Point Tracking Approach leveraging discriminative generation
The second component is based on the idea that tracking a point on the image should correspond to tracking a point on the feature map of the discriminator. The discriminator is another network that tries to distinguish real images from fake ones generated by the generator. It also contains information about the structure and distribution of the images in the dataset. By comparing the feature map at different locations, we can find where the point has moved.
By combining these two components, DragGAN can achieve interactive point-based manipulation on the generative image manifold. The generative image manifold is a high-dimensional space where each point represents an image generated by the GAN. By moving along this space, we can explore different variations and possibilities of image generation.
What DragGAN can do?
DragGAN can manipulate images in various ways that are difficult or impossible for existing methods. For example:
- It can hallucinate occluded content and deform shapes that consistently follow the object’s rigidity. For instance, it can make a cat’s tail longer or shorter without breaking its continuity or realism.
- It can handle multiple points simultaneously and preserve their relative positions and orientations. For instance, it can make a car’s wheels bigger or smaller while keeping them aligned with the body.
- It can handle diverse categories and scenarios without requiring any category-specific annotations or models. For instance, it can make a human’s face more expressive or change their hairstyle.
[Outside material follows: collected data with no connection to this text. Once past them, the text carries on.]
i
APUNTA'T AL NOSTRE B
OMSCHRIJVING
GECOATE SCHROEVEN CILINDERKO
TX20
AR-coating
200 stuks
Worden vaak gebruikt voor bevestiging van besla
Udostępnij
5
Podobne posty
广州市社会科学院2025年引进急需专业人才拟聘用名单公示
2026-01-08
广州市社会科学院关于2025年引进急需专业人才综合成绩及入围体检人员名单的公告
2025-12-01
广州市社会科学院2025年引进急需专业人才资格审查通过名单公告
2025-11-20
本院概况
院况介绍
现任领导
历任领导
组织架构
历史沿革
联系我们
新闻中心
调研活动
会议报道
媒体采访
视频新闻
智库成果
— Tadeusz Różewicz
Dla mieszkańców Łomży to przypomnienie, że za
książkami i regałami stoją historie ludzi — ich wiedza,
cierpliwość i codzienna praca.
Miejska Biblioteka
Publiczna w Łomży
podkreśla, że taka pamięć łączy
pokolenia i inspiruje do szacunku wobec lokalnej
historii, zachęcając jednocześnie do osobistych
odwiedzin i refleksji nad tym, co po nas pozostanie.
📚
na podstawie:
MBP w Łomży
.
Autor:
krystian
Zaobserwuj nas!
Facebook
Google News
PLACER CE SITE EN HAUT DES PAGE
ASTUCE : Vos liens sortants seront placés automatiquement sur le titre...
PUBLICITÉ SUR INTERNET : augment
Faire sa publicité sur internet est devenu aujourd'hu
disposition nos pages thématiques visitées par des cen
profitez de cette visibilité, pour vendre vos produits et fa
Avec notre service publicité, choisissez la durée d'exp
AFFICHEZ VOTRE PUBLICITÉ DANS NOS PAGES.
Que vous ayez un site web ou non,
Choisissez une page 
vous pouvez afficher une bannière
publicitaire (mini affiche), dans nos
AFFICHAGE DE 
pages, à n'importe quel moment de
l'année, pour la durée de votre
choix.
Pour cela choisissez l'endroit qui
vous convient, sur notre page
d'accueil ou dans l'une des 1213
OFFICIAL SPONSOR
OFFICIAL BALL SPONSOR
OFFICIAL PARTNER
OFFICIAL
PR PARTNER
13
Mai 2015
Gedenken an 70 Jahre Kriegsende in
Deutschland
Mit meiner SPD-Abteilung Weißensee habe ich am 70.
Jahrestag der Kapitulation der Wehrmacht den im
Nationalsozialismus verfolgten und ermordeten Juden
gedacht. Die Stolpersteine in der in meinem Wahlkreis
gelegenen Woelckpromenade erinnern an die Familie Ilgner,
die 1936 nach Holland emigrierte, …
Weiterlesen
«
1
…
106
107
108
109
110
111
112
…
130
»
- It can also manipulate real images through GAN inversion. GAN inversion is a technique that finds the closest point on the generative image manifold for a given real image. By doing so, we can transfer the real image into the domain of the GAN and apply DragGAN to it.
Here are some examples of DragGAN’s results:
Figure 1: Examples of DragGAN’s results.
The first row shows original images generated by StyleGAN2. The second row shows manipulated images by DragGAN. The red dots indicate handle points and their target positions.
How to use DragGAN? – Yet to be publically available
DragGAN is easy to use and does not require any programming skills or prior knowledge about GANs. All you need is a web browser and an internet connection.
To use DragGAN, you can visit their project page and follow these steps:
- Choose one of the pre-trained GAN models from different categories (e.g., animal faces, cars).
- Click on “Generate” to get an initial image from the GAN model.
- Click on any point on the image to create a handle point.
- Drag the handle point to any desired position on the image.
- Click on “Update” to see how DragGAN modifies the image according to your manipulation.
- Repeat steps 3-5 as many times as you want until you are satisfied with your result.
- You can also click on “Invert” to upload your own image and apply DragGAN to it.
Why DragGAN matters? Potential Applications
DragGAN is not only fun and cool but also has many potential applications and implications for various domains and fields.
For example:
- Creative content generation and editing for art, entertainment, education, etc.
- Data augmentation and synthesis for machine learning tasks such as classification, segmentation, detection, etc.
- Interactive exploration and analysis of generative models and their latent spaces.
- Studying human perception and cognition of visual content and its manipulation.
DragGAN is also an important step towards achieving more flexible and precise controllability of GANs and other generative models. It opens up new possibilities and challenges for future research and development in this area.